▶ **EXERCISE MATERIALS**
┌──

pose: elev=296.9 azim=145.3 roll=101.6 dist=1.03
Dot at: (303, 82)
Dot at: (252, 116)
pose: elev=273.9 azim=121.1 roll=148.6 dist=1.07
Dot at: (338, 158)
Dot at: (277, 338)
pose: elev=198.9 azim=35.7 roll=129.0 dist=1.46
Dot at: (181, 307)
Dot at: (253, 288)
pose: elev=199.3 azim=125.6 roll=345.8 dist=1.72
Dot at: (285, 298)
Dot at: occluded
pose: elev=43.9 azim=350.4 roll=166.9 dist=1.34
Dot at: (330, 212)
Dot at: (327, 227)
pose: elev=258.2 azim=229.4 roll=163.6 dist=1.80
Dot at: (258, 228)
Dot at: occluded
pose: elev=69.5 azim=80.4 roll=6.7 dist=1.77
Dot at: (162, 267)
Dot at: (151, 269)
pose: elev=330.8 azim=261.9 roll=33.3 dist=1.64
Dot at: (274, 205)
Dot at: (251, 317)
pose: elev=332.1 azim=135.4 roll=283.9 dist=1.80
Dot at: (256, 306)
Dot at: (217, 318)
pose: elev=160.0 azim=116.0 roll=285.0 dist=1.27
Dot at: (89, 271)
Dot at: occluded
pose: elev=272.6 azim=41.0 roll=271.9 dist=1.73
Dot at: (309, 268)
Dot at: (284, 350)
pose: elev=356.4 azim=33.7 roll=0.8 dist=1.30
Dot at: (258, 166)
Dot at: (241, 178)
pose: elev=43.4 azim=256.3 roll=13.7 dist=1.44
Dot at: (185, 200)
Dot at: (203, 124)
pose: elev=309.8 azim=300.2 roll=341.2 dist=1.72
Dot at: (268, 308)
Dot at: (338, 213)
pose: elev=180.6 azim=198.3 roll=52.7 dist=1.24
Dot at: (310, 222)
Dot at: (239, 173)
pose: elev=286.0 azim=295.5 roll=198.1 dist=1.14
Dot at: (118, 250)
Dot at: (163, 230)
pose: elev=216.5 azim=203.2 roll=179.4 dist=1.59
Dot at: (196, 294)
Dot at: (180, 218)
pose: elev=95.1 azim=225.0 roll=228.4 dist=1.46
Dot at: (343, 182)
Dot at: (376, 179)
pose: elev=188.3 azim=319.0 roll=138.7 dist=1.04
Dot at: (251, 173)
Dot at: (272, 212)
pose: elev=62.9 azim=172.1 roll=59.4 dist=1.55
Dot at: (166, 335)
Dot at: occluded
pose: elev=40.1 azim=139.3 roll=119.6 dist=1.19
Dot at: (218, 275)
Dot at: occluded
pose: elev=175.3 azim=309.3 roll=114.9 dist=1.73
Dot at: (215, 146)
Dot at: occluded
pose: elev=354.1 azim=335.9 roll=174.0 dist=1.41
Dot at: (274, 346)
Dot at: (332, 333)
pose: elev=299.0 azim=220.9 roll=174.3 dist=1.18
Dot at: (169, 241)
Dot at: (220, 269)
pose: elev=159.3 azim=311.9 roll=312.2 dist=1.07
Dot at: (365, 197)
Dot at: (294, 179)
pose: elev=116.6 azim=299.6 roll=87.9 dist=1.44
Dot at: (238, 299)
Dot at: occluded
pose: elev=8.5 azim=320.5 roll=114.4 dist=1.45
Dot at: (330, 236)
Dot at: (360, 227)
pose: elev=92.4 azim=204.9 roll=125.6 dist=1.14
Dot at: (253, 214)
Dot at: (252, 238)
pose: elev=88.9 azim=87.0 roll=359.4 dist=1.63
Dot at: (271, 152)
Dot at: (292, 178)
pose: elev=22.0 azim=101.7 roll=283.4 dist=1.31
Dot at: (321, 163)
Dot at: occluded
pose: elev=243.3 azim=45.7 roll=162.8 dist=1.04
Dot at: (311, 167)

└──

▶ **WRITTEN PROBLEM**
Lay out every line of the records above as a Markdown table with two columns, "No." for the row number and "Line" for the line itself, leaving out blank lines.

▶ **CORRECT RESPONSE**
| No. | Line |
|---|---|
| 1 | pose: elev=296.9 azim=145.3 roll=101.6 dist=1.03 |
| 2 | Dot at: (303, 82) |
| 3 | Dot at: (252, 116) |
| 4 | pose: elev=273.9 azim=121.1 roll=148.6 dist=1.07 |
| 5 | Dot at: (338, 158) |
| 6 | Dot at: (277, 338) |
| 7 | pose: elev=198.9 azim=35.7 roll=129.0 dist=1.46 |
| 8 | Dot at: (181, 307) |
| 9 | Dot at: (253, 288) |
| 10 | pose: elev=199.3 azim=125.6 roll=345.8 dist=1.72 |
| 11 | Dot at: (285, 298) |
| 12 | Dot at: occluded |
| 13 | pose: elev=43.9 azim=350.4 roll=166.9 dist=1.34 |
| 14 | Dot at: (330, 212) |
| 15 | Dot at: (327, 227) |
| 16 | pose: elev=258.2 azim=229.4 roll=163.6 dist=1.80 |
| 17 | Dot at: (258, 228) |
| 18 | Dot at: occluded |
| 19 | pose: elev=69.5 azim=80.4 roll=6.7 dist=1.77 |
| 20 | Dot at: (162, 267) |
| 21 | Dot at: (151, 269) |
| 22 | pose: elev=330.8 azim=261.9 roll=33.3 dist=1.64 |
| 23 | Dot at: (274, 205) |
| 24 | Dot at: (251, 317) |
| 25 | pose: elev=332.1 azim=135.4 roll=283.9 dist=1.80 |
| 26 | Dot at: (256, 306) |
| 27 | Dot at: (217, 318) |
| 28 | pose: elev=160.0 azim=116.0 roll=285.0 dist=1.27 |
| 29 | Dot at: (89, 271) |
| 30 | Dot at: occluded |
| 31 | pose: elev=272.6 azim=41.0 roll=271.9 dist=1.73 |
| 32 | Dot at: (309, 268) |
| 33 | Dot at: (284, 350) |
| 34 | pose: elev=356.4 azim=33.7 roll=0.8 dist=1.30 |
| 35 | Dot at: (258, 166) |
| 36 | Dot at: (241, 178) |
| 37 | pose: elev=43.4 azim=256.3 roll=13.7 dist=1.44 |
| 38 | Dot at: (185, 200) |
| 39 | Dot at: (203, 124) |
| 40 | pose: elev=309.8 azim=300.2 roll=341.2 dist=1.72 |
| 41 | Dot at: (268, 308) |
| 42 | Dot at: (338, 213) |
| 43 | pose: elev=180.6 azim=198.3 roll=52.7 dist=1.24 |
| 44 | Dot at: (310, 222) |
| 45 | Dot at: (239, 173) |
| 46 | pose: elev=286.0 azim=295.5 roll=198.1 dist=1.14 |
| 47 | Dot at: (118, 250) |
| 48 | Dot at: (163, 230) |
| 49 | pose: elev=216.5 azim=203.2 roll=179.4 dist=1.59 |
| 50 | Dot at: (196, 294) |
| 51 | Dot at: (180, 218) |
| 52 | pose: elev=95.1 azim=225.0 roll=228.4 dist=1.46 |
| 53 | Dot at: (343, 182) |
| 54 | Dot at: (376, 179) |
| 55 | pose: elev=188.3 azim=319.0 roll=138.7 dist=1.04 |
| 56 | Dot at: (251, 173) |
| 57 | Dot at: (272, 212) |
| 58 | pose: elev=62.9 azim=172.1 roll=59.4 dist=1.55 |
| 59 | Dot at: (166, 335) |
| 60 | Dot at: occluded |
| 61 | pose: elev=40.1 azim=139.3 roll=119.6 dist=1.19 |
| 62 | Dot at: (218, 275) |
| 63 | Dot at: occluded |
| 64 | pose: elev=175.3 azim=309.3 roll=114.9 dist=1.73 |
| 65 | Dot at: (215, 146) |
| 66 | Dot at: occluded |
| 67 | pose: elev=354.1 azim=335.9 roll=174.0 dist=1.41 |
| 68 | Dot at: (274, 346) |
| 69 | Dot at: (332, 333) |
| 70 | pose: elev=299.0 azim=220.9 roll=174.3 dist=1.18 |
| 71 | Dot at: (169, 241) |
| 72 | Dot at: (220, 269) |
| 73 | pose: elev=159.3 azim=311.9 roll=312.2 dist=1.07 |
| 74 | Dot at: (365, 197) |
| 75 | Dot at: (294, 179) |
| 76 | pose: elev=116.6 azim=299.6 roll=87.9 dist=1.44 |
| 77 | Dot at: (238, 299) |
| 78 | Dot at: occluded |
| 79 | pose: elev=8.5 azim=320.5 roll=114.4 dist=1.45 |
| 80 | Dot at: (330, 236) |
| 81 | Dot at: (360, 227) |
| 82 | pose: elev=92.4 azim=204.9 roll=125.6 dist=1.14 |
| 83 | Dot at: (253, 214) |
| 84 | Dot at: (252, 238) |
| 85 | pose: elev=88.9 azim=87.0 roll=359.4 dist=1.63 |
| 86 | Dot at: (271, 152) |
| 87 | Dot at: (292, 178) |
| 88 | pose: elev=22.0 azim=101.7 roll=283.4 dist=1.31 |
| 89 | Dot at: (321, 163) |
| 90 | Dot at: occluded |
| 91 | pose: elev=243.3 azim=45.7 roll=162.8 dist=1.04 |
| 92 | Dot at: (311, 167) |